_Work instructions_: Work out how many lines of the listing hold "page" and return that number by itself.

_Given data_:
____

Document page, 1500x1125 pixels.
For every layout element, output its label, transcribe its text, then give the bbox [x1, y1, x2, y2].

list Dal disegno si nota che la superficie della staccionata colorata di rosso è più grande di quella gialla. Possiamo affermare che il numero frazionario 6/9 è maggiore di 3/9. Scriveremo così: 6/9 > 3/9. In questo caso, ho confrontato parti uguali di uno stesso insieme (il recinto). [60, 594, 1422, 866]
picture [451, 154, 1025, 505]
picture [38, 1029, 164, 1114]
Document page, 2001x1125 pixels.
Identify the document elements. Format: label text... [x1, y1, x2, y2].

____

_Response to the exercise_: 2